You should have a master binder (paper or electronic) for your handbook with a copy of each dated version. If you change a particular item in the handbook, all employees must sign a memo or confirm email receipt of the new information. That copy of the signed email goes in the employee folder, and a copy of the memo goes in your handbook binder.

Limit access

Employee folders should be in a locked drawer and a limited number of employees should have access to the information. Again, review your policy to update the employees that should have access to folders. The medical folders should be in a separate area with even fewer employees having access like an owner, practice manager, or HR director.

Some practices have moved to maintaining their employee folders electronically either on their equipment or cloud-based through the payroll company. Either is acceptable, as long as they are password protected and that password is changed regularly. Again, the fewer people who have access, the less likely information could be disclosed accidently.

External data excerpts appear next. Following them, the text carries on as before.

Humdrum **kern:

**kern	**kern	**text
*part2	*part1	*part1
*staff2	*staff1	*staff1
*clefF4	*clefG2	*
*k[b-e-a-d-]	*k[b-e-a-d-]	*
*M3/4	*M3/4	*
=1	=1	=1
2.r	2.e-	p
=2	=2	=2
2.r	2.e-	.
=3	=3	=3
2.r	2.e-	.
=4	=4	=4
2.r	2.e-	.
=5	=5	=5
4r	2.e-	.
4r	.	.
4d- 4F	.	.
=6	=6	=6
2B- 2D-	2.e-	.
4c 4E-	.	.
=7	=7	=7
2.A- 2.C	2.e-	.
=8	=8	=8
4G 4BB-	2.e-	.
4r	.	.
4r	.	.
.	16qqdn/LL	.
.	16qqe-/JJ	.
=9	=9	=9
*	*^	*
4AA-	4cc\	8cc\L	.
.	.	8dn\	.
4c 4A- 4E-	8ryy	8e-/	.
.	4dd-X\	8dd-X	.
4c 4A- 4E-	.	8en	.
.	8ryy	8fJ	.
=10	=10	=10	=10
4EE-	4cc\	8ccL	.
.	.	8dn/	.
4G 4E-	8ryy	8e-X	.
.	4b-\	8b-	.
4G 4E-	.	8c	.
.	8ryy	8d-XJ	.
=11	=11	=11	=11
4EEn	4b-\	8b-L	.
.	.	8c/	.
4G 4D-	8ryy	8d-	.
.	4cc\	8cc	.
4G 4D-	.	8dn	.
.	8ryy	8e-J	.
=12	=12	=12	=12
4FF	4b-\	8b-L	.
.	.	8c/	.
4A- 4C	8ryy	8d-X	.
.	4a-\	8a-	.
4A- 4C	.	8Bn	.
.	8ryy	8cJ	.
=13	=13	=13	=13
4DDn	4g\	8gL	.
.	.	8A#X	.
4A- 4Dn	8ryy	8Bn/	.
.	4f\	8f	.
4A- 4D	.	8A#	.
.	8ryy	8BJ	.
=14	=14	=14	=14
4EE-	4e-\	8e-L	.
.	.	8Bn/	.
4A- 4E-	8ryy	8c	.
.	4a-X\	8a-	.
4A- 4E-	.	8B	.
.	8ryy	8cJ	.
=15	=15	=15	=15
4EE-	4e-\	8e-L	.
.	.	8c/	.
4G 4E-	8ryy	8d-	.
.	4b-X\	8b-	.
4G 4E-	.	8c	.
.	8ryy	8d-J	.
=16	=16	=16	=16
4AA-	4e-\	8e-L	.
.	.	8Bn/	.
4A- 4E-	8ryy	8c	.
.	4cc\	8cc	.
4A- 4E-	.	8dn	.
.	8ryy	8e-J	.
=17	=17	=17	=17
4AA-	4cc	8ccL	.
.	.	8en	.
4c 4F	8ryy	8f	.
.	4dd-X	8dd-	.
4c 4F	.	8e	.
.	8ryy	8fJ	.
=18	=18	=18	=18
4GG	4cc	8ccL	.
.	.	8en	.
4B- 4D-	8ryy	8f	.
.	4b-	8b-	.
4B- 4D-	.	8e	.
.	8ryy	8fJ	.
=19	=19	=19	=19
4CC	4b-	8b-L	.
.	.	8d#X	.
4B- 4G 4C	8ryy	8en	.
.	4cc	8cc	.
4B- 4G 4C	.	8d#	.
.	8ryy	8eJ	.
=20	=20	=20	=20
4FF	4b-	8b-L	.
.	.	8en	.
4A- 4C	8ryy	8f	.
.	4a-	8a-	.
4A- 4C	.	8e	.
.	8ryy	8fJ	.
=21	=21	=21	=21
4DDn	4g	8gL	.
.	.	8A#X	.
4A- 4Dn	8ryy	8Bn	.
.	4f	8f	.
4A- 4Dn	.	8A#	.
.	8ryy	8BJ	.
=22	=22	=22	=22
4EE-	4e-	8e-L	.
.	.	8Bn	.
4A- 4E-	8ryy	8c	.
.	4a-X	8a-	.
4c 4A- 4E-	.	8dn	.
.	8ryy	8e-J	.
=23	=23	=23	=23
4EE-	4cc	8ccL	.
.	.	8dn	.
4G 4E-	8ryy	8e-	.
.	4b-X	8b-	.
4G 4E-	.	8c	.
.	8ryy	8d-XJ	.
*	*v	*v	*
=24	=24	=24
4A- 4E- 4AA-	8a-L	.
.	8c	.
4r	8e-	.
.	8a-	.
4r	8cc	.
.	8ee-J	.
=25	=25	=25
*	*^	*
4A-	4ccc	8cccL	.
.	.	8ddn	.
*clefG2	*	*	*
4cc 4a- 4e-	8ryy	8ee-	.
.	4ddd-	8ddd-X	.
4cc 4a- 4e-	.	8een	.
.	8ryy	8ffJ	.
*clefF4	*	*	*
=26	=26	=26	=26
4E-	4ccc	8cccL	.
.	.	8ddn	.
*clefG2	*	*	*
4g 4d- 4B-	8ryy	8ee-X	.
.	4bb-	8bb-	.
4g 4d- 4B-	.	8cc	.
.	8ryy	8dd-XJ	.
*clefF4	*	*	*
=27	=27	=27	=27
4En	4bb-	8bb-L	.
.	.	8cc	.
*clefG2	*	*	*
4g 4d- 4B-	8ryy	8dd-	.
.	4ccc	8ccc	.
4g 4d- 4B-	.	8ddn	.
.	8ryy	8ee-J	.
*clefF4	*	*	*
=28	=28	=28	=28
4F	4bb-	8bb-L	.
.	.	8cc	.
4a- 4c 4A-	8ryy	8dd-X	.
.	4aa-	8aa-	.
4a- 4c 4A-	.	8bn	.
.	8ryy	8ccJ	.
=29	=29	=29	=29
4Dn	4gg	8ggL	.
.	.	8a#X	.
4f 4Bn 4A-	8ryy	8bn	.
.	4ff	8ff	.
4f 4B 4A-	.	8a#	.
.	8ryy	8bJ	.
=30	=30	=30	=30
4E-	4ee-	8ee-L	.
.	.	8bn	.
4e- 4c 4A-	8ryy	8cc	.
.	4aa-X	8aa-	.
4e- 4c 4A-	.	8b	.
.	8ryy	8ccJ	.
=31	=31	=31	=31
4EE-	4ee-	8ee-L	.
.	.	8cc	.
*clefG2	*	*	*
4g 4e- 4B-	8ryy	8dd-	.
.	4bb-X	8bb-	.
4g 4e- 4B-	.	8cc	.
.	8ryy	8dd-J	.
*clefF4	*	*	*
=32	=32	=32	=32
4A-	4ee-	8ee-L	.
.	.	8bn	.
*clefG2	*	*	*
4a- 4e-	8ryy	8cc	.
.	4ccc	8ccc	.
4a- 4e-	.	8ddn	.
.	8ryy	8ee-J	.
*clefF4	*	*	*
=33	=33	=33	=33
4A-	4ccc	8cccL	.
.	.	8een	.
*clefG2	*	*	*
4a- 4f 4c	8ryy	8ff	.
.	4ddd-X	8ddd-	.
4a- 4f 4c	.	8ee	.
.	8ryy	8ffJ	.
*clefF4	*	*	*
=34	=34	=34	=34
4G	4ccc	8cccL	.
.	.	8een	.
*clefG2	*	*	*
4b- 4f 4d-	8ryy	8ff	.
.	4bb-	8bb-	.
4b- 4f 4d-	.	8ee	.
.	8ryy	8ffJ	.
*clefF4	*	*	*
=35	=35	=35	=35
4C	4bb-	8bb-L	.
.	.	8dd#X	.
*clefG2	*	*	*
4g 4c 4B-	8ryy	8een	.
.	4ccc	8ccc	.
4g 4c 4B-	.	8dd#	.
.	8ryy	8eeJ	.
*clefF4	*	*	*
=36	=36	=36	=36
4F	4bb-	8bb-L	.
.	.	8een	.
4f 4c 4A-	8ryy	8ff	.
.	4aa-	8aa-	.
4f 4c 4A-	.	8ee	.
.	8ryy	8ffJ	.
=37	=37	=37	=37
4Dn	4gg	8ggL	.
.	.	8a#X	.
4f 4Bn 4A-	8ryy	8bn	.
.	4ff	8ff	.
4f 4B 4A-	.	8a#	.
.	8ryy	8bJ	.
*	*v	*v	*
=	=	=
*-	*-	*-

If a disgruntled employee leaves your practice and then requests a copy of their employee folder, consult your attorney immediately. Each state has guidelines regarding what documents in the folder an employee is entitled to have copied. Never give the employee a copy of the entire folder-it belongs to you unless you get a legal request like a subpoena for the information.  Even then, make sure you release only the listed information.


Hopefully, this information can guide you in assessing the current state of your employee folders and can help you identify corrective steps that might need to be taken to protect your business.